Jubal waved it aside. «I said it wasn't a policy. We've always had assassination — from prominent ones like Huey Long to men beaten to death with hardly a page-eight story. But it's never been a policy and the reason you are alive is that it is not Joe Douglas's policy. They snatched you clean, they squeezed you dry and they could have disposed of you as quietly as flushing a dead mouse down a toilet. But their boss doesn't like them to play that rough and if he became convinced that they had, it would cost their jobs if not their necks.»
Jubal paused for a swig. «Those thugs are just a tool; they aren't a Praetorian Guard that picks the Caesar. So whom do you want for Caesar? Courthouse Joe whose indoctrination goes back to when this country was a nation and not a satrapy in a polyglot empire… Douglas, who can't stomach assassination ? Or do you want to toss him out — we can, just by double-crossing him — toss him out and put in a Secretary General from a land where life is cheap and assassination a tradition? If you do, Ben — what happens to the next snoopy newsman who walks down a dark alley?»
Caxton didn't answer.
«As I said, the S.S. is just a tool. Men are always for hire who like dirty work. How dirty will that work become if you nudge Douglas out of his majority?»
«Jubal, are you saying I ought not to criticize the administration?»
«Nope. Gadflies are necessary. But it's well to look at the new rascals before you turn your present rascals out. Democracy is a poor system; the only thing that can be said for it is that it's eight times as good as any other method. Its worst fault is that its leaders reflect their constituents — a low level, but what can you expect? So look at Douglas and ponder that, in his ignorance, stupidity, and self-seeking, he resembles his fellow Americans but is a notch or two above average. Then look at the man who will replace him if his government topples.»
«There's little difference.»
«There's always a difference! This is between “bad” and “worse” — which is much sharper than between “good” and “better”.»
«Well? What do you want me to do?»
«Nothing,» Harshaw answered. «I'll run this show myself. I expect you to refrain from chewing out Joe Douglas over this coming settlement — maybe praise him for “statesmanlike restraint — ”»
«You're making me vomit!»
«Use your hat. I'm going to tell you what I'm going to do. The first principle in riding a tiger is to hang on tight to its ears.»
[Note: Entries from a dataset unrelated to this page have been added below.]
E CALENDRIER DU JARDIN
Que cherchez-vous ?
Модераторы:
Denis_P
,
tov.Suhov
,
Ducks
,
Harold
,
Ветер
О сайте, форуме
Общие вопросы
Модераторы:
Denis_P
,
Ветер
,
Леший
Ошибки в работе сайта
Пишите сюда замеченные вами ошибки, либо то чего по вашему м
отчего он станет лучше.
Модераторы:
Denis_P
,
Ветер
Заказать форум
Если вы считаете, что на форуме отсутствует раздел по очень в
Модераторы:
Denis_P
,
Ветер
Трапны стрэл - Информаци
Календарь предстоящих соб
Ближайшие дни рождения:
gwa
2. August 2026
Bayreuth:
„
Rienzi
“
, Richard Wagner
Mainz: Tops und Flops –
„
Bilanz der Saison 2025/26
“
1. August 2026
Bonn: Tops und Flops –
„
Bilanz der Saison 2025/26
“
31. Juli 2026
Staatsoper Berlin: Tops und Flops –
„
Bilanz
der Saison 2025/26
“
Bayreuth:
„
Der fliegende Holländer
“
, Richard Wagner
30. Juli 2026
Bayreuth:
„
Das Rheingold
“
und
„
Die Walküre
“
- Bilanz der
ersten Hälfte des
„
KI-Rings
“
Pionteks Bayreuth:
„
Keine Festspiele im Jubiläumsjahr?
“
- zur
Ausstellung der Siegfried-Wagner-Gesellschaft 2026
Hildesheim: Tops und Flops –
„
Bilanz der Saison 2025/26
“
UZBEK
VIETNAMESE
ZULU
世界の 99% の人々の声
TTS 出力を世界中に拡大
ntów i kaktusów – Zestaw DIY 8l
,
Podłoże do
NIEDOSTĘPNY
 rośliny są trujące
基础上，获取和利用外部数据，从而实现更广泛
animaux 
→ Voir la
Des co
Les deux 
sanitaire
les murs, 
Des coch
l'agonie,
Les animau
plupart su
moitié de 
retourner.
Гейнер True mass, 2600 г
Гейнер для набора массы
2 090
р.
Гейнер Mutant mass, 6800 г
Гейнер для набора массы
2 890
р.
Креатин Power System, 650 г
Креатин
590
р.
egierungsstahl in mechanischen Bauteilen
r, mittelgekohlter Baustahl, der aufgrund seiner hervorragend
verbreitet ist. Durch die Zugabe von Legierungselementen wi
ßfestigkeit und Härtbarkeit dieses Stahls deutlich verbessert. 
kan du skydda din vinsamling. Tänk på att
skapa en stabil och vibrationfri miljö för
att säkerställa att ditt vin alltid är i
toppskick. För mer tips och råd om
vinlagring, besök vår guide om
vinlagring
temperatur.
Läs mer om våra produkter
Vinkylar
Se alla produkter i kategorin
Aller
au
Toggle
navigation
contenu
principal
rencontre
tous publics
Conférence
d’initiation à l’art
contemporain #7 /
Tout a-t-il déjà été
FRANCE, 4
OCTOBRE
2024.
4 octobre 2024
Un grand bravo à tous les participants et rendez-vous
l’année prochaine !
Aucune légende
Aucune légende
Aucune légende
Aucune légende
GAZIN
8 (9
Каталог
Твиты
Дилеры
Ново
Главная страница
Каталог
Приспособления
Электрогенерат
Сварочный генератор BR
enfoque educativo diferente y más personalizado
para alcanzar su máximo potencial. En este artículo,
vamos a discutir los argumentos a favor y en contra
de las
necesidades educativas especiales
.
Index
«Quit being pompous. What's the deal?»
«Quit being obtuse and listen. Mike has the misfortune to be heir to more wealth than Croesus dreamed of… plus a claim to political power under a politico-judicial precedent unparalleled in jug-headedness since Secretary Fall was convicted of receiving a bribe that Doheny was acquitted of paying. I have no interest in “True Prince” nonsense. Nor do I regard that wealth as “his”; he didn't produce it. Even if he had earned it, “property” is not the natural and obvious concept that most people think it is.»
«Come again?»
«Ownership is a sophisticated abstraction, a mystical relationship. God knows our legal theorists make this mystery complicated — but I didn't dream how subtle it was until I got the Martian slant. Martians don't own
«Wait a minute, Jubal. Even animals have property. And the Martians aren't animals; they're a civilization, with cities and all sorts of things.»
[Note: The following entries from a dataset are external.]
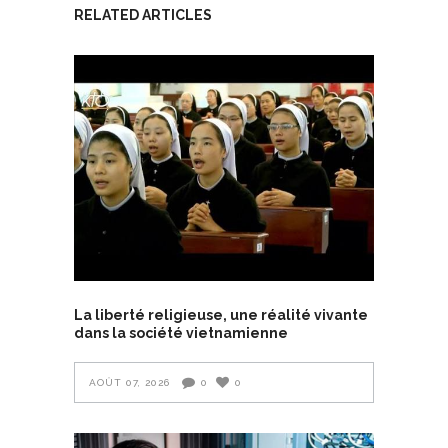
RELATED ARTICLES
La liberté religieuse, une réalité vivante
dans la société vietnamienne
AOÛT 07, 2026
0
0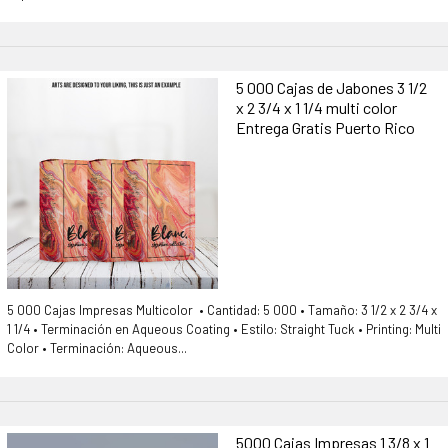
5 000 Cajas de Jabones 3 1/2
x 2 3/4 x 1 1/4 multi color
Entrega Gratis Puerto Rico
5 000 Cajas Impresas Multicolor • Cantidad: 5 000 • Tamaño: 3 1/2 x 2 3/4 x
1 1/4 • Terminación en Aqueous Coating • Estilo: Straight Tuck • Printing: Multi
Color • Terminación: Aqueous...
5000 Cajas Impresas 1 3/8 x 1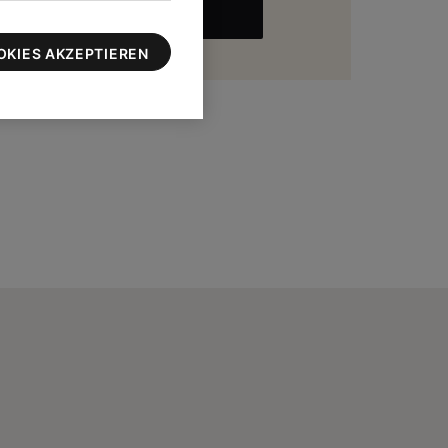
MEHR
zu 100 $
OKIES AKZEPTIEREN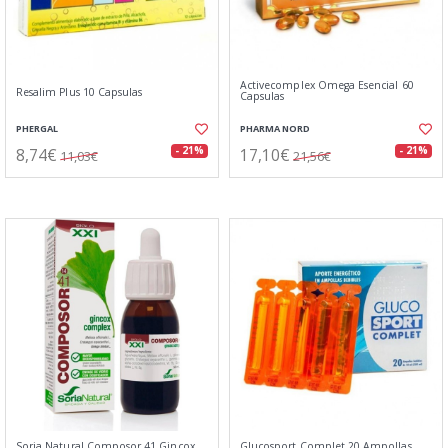
Activecomplex Omega Esencial 60
Resalim Plus 10 Capsulas
Capsulas
PHERGAL
PHARMA NORD
8,74€
17,10€
- 21%
- 21%
11,03€
21,56€
Soria Natural Composor 41 Gincox
Glucosport Complet 20 Ampollas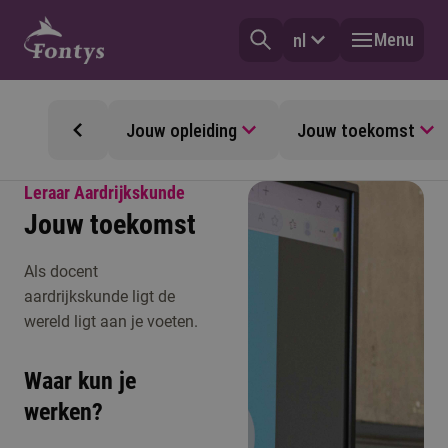
Menu
nl
Jouw opleiding
Jouw toekomst
Leraar Aardrijkskunde
Jouw toekomst
Als docent
aardrijkskunde ligt de
wereld ligt aan je voeten.
Waar kun je
werken?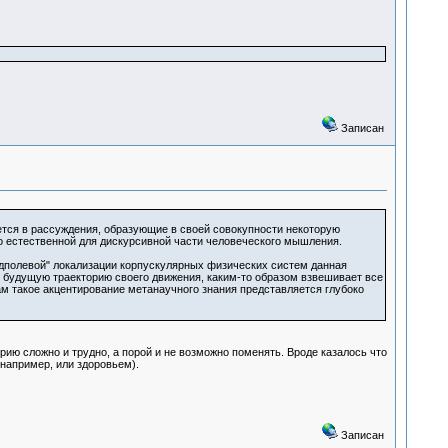
Записан
тся в рассуждения, образующие в своей совокупности некоторую
нно естественной для дискурсивной части человеческого мышления.
адполевой" локализации корпускулярных физических систем данная
" будущую траекторию своего движения, каким-то образом взвешивает все
ам такое акцентирование метанаучного знания представляется глубоко
рию сложно и трудно, а порой и не возможно поменять. Вроде казалось что
например, или здоровьем).
Записан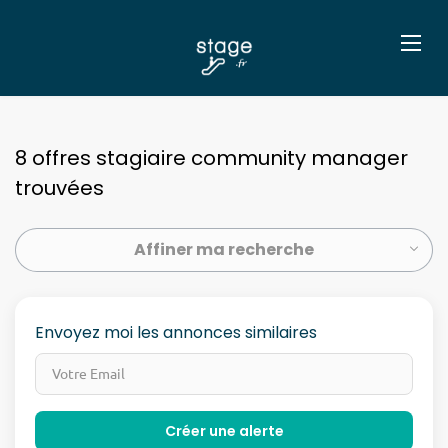
8 offres stagiaire community manager
trouvées
Affiner ma recherche
Envoyez moi les annonces similaires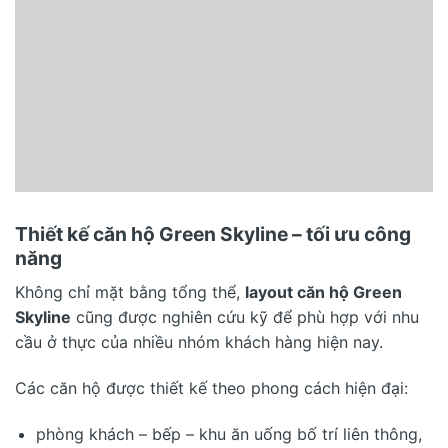
Thiết kế căn hộ Green Skyline – tối ưu công
năng
Không chỉ mặt bằng tổng thể,
layout căn hộ Green
Skyline
cũng được nghiên cứu kỹ để phù hợp với nhu
cầu ở thực của nhiều nhóm khách hàng hiện nay.
Các căn hộ được thiết kế theo phong cách hiện đại:
phòng khách – bếp – khu ăn uống bố trí liên thông,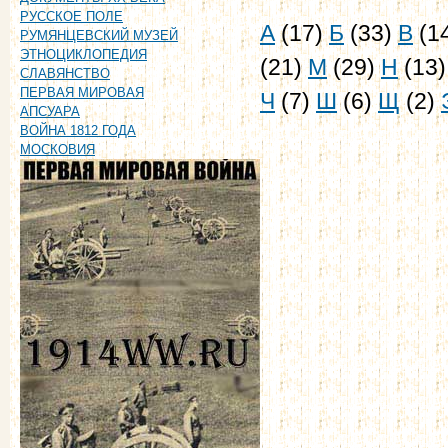
РУССКОЕ ПОЛЕ
А
(17)
Б
(33)
В
(1
РУМЯНЦЕВСКИЙ МУЗЕЙ
ЭТНОЦИКЛОПЕДИЯ
(21)
М
(29)
Н
(13
СЛАВЯНСТВО
ПЕРВАЯ МИРОВАЯ
Ч
(7)
Ш
(6)
Щ
(2)
АПСУАРА
ВОЙНА 1812 ГОДА
МОСКОВИЯ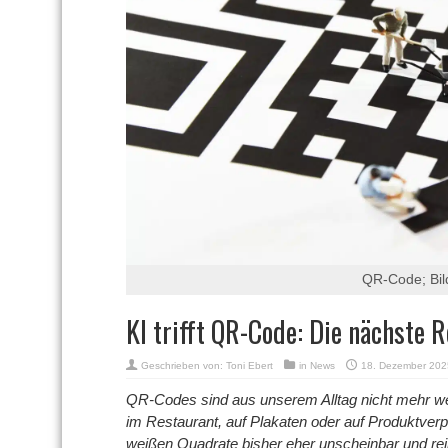
QR-Code; Bil
KI trifft QR-Code: Die nächste 
Geschrieben von:
Toni Ebert
in
News
18. Dezember 202
QR-Codes sind aus unserem Alltag nicht mehr w
im Restaurant, auf Plakaten oder auf Produktve
weißen Quadrate bisher eher unscheinbar und rein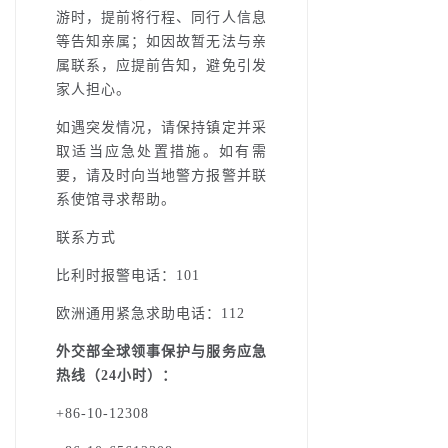
游时，提前将行程、同行人信息
等告知亲属；如因故暂无法与亲
属联系，应提前告知，避免引发
家人担心。
如遇突发情况，请保持镇定并采
取适当应急处置措施。如有需
要，请及时向当地警方报警并联
系使馆寻求帮助。
联系方式
比利时报警电话：101
欧洲通用紧急求助电话：112
外交部全球领事保护与服务应急
热线（24小时）：
+86-10-12308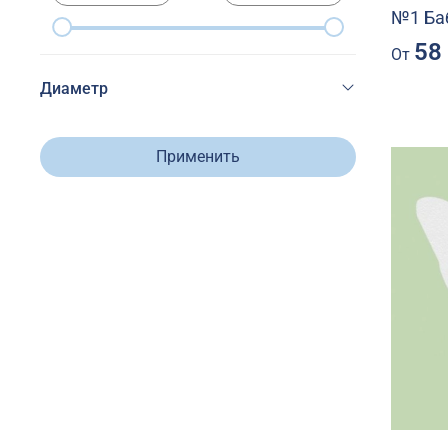
№1 Ба
58
От
Диаметр
Применить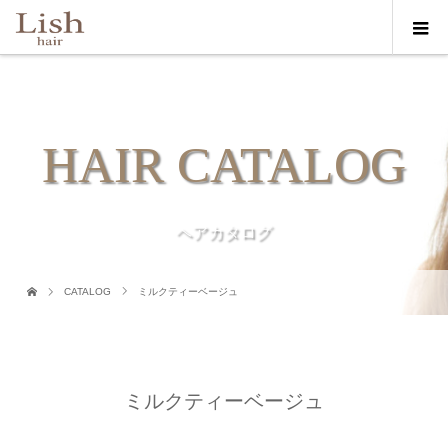
HAIR CATALOG
ヘアカタログ
CATALOG
ミルクティーベージュ
ミルクティーベージュ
«Yes. “Foxes have holes and the birds of the air have nests”. Nobody understands “meus-et-tuus” better than a watch dog. But not Martians. Unless you regard joint ownership of everything by millions or billions of senior citizens — “ghosts” to you, my friend — as “property”.»
«Say, Jubal, how about these “Old Ones”?»
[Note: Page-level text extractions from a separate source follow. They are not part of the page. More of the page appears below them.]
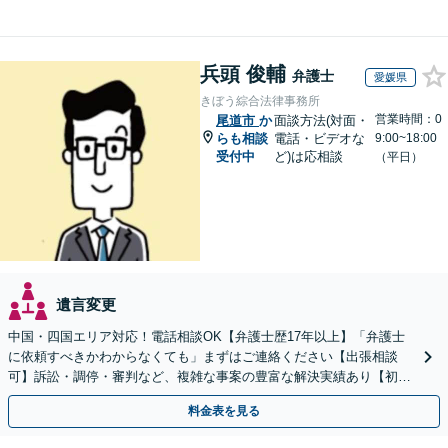
兵頭 俊輔
弁護士
愛媛県
きぼう綜合法律事務所
営業時間：0
尾道市
か
面談方法(対面・
らも相談
電話・ビデオな
9:00~18:00
受付中
ど)は応相談
（平日）
遺言変更
中国・四国エリア対応！電話相談OK【弁護士歴17年以上】「弁護士
に依頼すべきかわからなくても」まずはご連絡ください【出張相談
可】訴訟・調停・審判など、複雑な事案の豊富な解決実績あり【初回
相談無料】初回面談のみで解決できるケースもあります
料金表を見る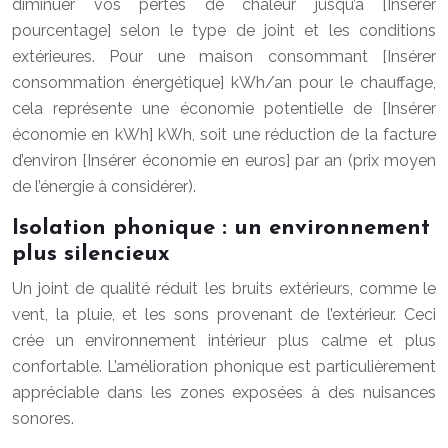
diminuer vos pertes de chaleur jusqu’à [Insérer
pourcentage] selon le type de joint et les conditions
extérieures. Pour une maison consommant [Insérer
consommation énergétique] kWh/an pour le chauffage,
cela représente une économie potentielle de [Insérer
économie en kWh] kWh, soit une réduction de la facture
d’environ [Insérer économie en euros] par an (prix moyen
de l’énergie à considérer).
Isolation phonique : un environnement
plus silencieux
Un joint de qualité réduit les bruits extérieurs, comme le
vent, la pluie, et les sons provenant de l’extérieur. Ceci
crée un environnement intérieur plus calme et plus
confortable. L’amélioration phonique est particulièrement
appréciable dans les zones exposées à des nuisances
sonores.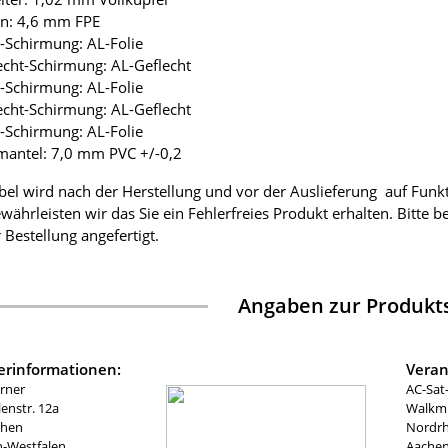
ion: 4,6 mm FPE
ie-Schirmung: AL-Folie
lecht-Schirmung: AL-Geflecht
ie-Schirmung: AL-Folie
lecht-Schirmung: AL-Geflecht
ie-Schirmung: AL-Folie
mantel: 7,0 mm PVC +/-0,2
bel wird nach der Herstellung und vor der Auslieferung auf Funk
währleisten wir das Sie ein Fehlerfreies Produkt erhalten. Bitte 
 Bestellung angefertigt.
Angaben zur Produkts
lerinformationen:
Veran
rner
AC-Sat
nstr. 12a
Walkmü
chen
Nordrh
n-Westfalen
Aachen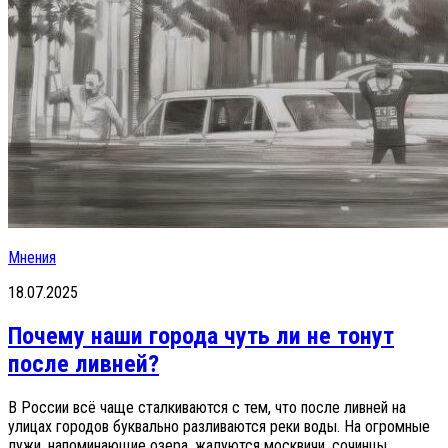
Мнения
18.07.2025
Почему наши города чуть ли не тонут
после ливней?
В России всё чаще сталкиваются с тем, что после ливней на
улицах городов буквально разливаются реки воды. На огромные
лужи, напоминающие озера, жалуются москвичи, сочинцы,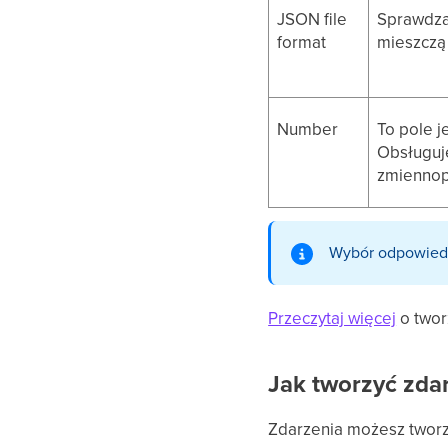
JSON file
Sprawdza 
format
mieszczą 
Number
To pole j
Obsługuje
zmienno
Wybór odpowiedni
Przeczytaj więcej
o twor
Jak tworzyć zda
Zdarzenia możesz tworz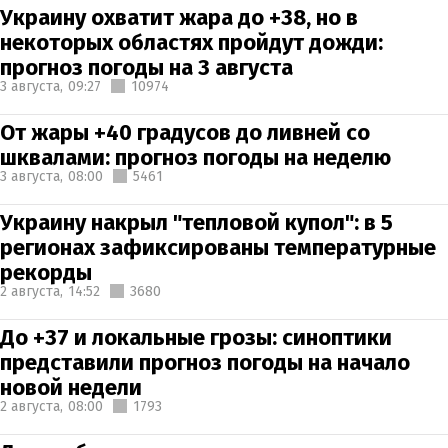
Украину охватит жара до +38, но в
некоторых областях пройдут дожди:
прогноз погоды на 3 августа
3 августа,
09:27
10974
От жары +40 градусов до ливней со
шквалами: прогноз погоды на неделю
3 августа,
08:00
5461
Украину накрыл "тепловой купол": в 5
регионах зафиксированы температурные
рекорды
2 августа,
14:52
3680
До +37 и локальные грозы: синоптики
представили прогноз погоды на начало
новой недели
2 августа,
08:00
1793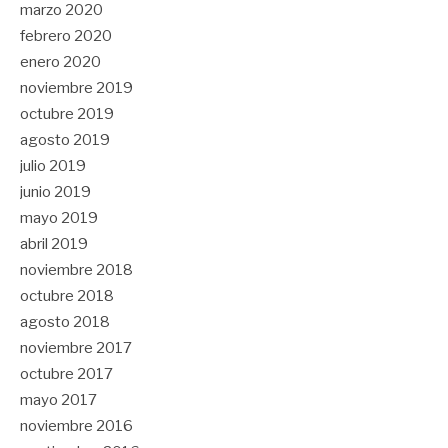
marzo 2020
febrero 2020
enero 2020
noviembre 2019
octubre 2019
agosto 2019
julio 2019
junio 2019
mayo 2019
abril 2019
noviembre 2018
octubre 2018
agosto 2018
noviembre 2017
octubre 2017
mayo 2017
noviembre 2016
«You want the official version?»
«No. Your opinion.»
«I think it is pious poppycock, suitable for enriching lawns — superstition burned into the boy's brain so early that he stands no chance of breaking loose.»
«Jill talks as if she believed it.»
«You will hear me talk as if I did, too. Ordinary politeness. One of my most valued friends believes in astrology; I would never offend her by telling her what
«Mmm, Jubal, I confess to a suspicion that immortality is a fact — but I'm glad my grandfather's ghost doesn't boss me. He was a cranky old devil.»